Ask Grandpa column invited readers to submit opinions on the American Justice System in the June 30 edition.
The jury system needs to be pared down in order to cope with court backlog and have a sustainable budget. Grandpa’s jailbird writer stated a one-person jury is preposterous; he was appreciative of his trial-by-12-member jury and just punishment. My revised idea: A three-person jury comprised of one chosen by defense, one chosen by prosecution, and the third chosen by the judge. The roster would be professional jurors and could be paralegals, or possibly citizens with bar-approved training and in service on a full-time basis. Skill level would be high enough to dispense with jury instructions and lengthy voir dire questioning of prospective jurors. The purpose of such a radical change is to expedite both the criminal and civil justice systems.
The divided opinion on elimination of cash bail, electronic monitoring, increasing violence on the streets, police not intervening for fear of reprisal, the gray area of what justifies lethal defense, and fewer citizen gun-restrictions, is the basic issue of law enforcement limited by freedom of citizens from false imprisonment. Citizens cannot be kept in jail without due process. The problem is, we can’t have speedy trials because the process is too lengthy. The lengthy COVID shut-down has compounded the problem of crowded prisons and how to decide whom to release on bond and who must be locked up during pre-trial waiting. There is more pressure on prosecutors to offer plea deals the accused would take to get out. Pleading to a deal is a worse injustice; to a psychologically less- healthy population where there is less ability to tolerate delayed gratification and ability to persevere, more will just give up and plead guilty.

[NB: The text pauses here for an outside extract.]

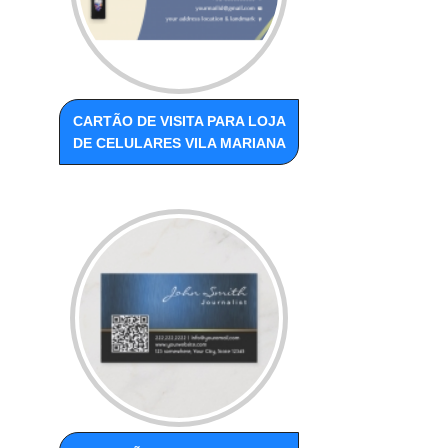
CARTÃO DE VISITA PARA LOJA
DE CELULARES VILA MARIANA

Perhaps readers understand the marshmallow psychology experiments on toddlers. Those who wait receive more marshmallows than if they took their prizes immediately. The ability to delay gratification carried into greater success in adulthood. The incarcerated, on the other hand, tend towards immediate gratification and poor impulse-control. If the court system were streamlined and efficient, the ideal could be few instances of keeping violent offenders locked up while they wait.
Another way to pare the court docket is to dis-incentivize litigation. The U.S. is known for being lawsuit-happy. Any citizen can sue any other private citizen, in theory.

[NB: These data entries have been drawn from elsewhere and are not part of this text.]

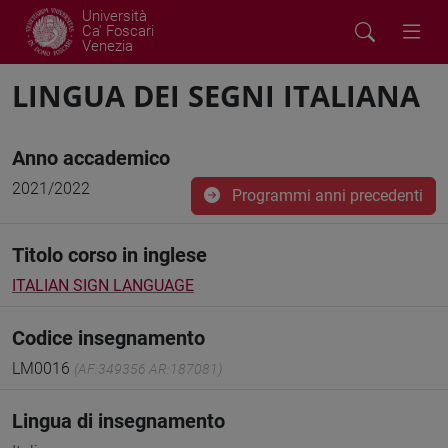
Università
Ca' Foscari
Venezia
LINGUA DEI SEGNI ITALIANA
Anno accademico
2021/2022
Programmi anni precedenti
Titolo corso in inglese
ITALIAN SIGN LANGUAGE
Codice insegnamento
LM0016
(AF:349356 AR:187081)
Lingua di insegnamento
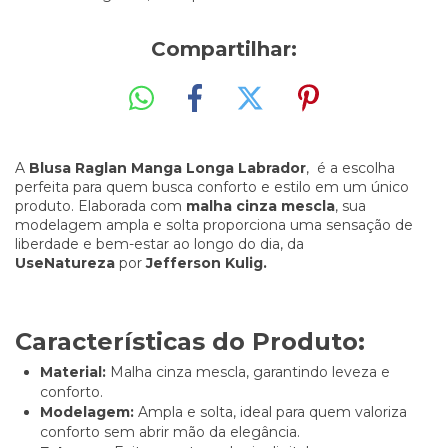
Compartilhar:
A
Blusa Raglan Manga Longa Labrador
, é a escolha
perfeita para quem busca conforto e estilo em um único
produto. Elaborada com
malha cinza mescla
, sua
modelagem ampla e solta proporciona uma sensação de
liberdade e bem-estar ao longo do dia, da
UseNatureza
por
Jefferson Kulig.
Características do Produto:
Material:
Malha cinza mescla, garantindo leveza e
conforto.
Modelagem:
Ampla e solta, ideal para quem valoriza
conforto sem abrir mão da elegância.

Having a uniform confidence level in adjudication might lend itself to combining criminal and civil courts. Judges could be more flexible and the entire process greatly simplified with professional jurors.
Another way to digest my wild idea (which would only work if the entire Congress could change the Constitution, a huge piece of magic) is to think about professional jurors the same as any other occupation. We go to professionals for everything except our hobbies, or the activities of daily living (cooking, cleaning, transportation, bookkeeping). No one learns a skill only to use it once. Justice is a skill and profession.
In hindsight, it should seem preposterous to walk participants into a jury box off the street. We do it only because the system always has been that way and the made time investments. In theory it is not possible to have unbiased jurors. Those want accused offenders jailed awaiting trial means the public believes they are guilty as charged. If we really believe innocent until proven guilty, all accused would be allowed out on bond. It would incentivize society to streamline the justice system, pronto.